**Raw data**
▽
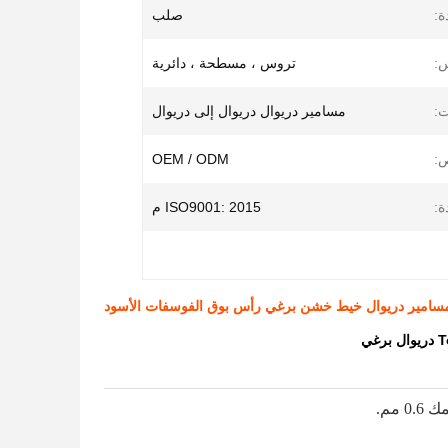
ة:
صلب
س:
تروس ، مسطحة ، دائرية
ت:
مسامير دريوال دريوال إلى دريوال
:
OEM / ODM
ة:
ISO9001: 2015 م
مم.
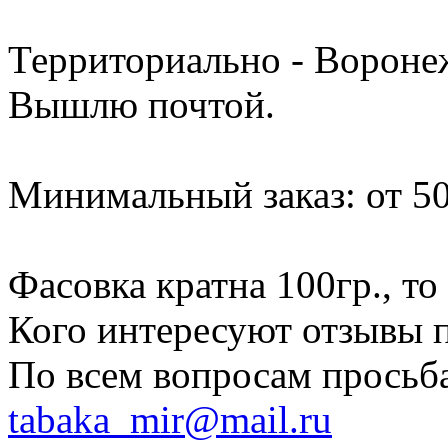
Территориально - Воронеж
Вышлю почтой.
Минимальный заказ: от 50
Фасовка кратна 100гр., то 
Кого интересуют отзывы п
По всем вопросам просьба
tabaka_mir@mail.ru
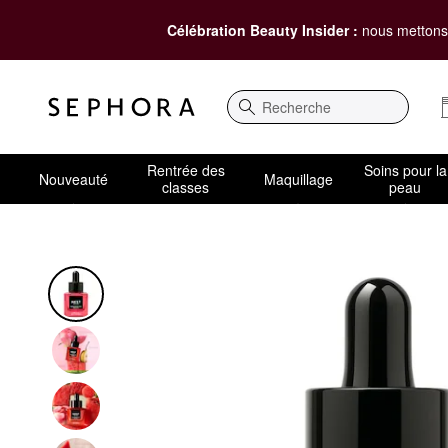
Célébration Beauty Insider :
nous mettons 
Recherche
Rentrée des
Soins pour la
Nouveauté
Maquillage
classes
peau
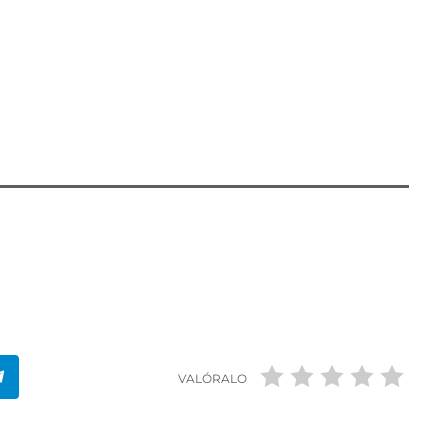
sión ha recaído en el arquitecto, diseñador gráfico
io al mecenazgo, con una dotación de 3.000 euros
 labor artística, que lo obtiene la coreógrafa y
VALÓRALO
△
**Exercise**
Print the text read from every one of the records above, reproducing each line without change, and leave the pictures out.

**Written reply**
ة:
صلب
س:
تروس ، مسطحة ، دائرية
ت:
مسامير دريوال دريوال إلى دريوال
:
OEM / ODM
ة:
ISO9001: 2015 م
مم.
Территориально - Воронеж
Вышлю почтой.
Минимальный заказ: от 50
Фасовка кратна 100гр., то 
Кого интересуют отзывы п
По всем вопросам просьба
tabaka_mir@mail.ru
Célébration Beauty Insider :
nous mettons 
Recherche
Rentrée des
Soins pour la
Nouveauté
Maquillage
classes
peau
sión ha recaído en el arquitecto, diseñador gráfico
io al mecenazgo, con una dotación de 3.000 euros
 labor artística, que lo obtiene la coreógrafa y
VALÓRALO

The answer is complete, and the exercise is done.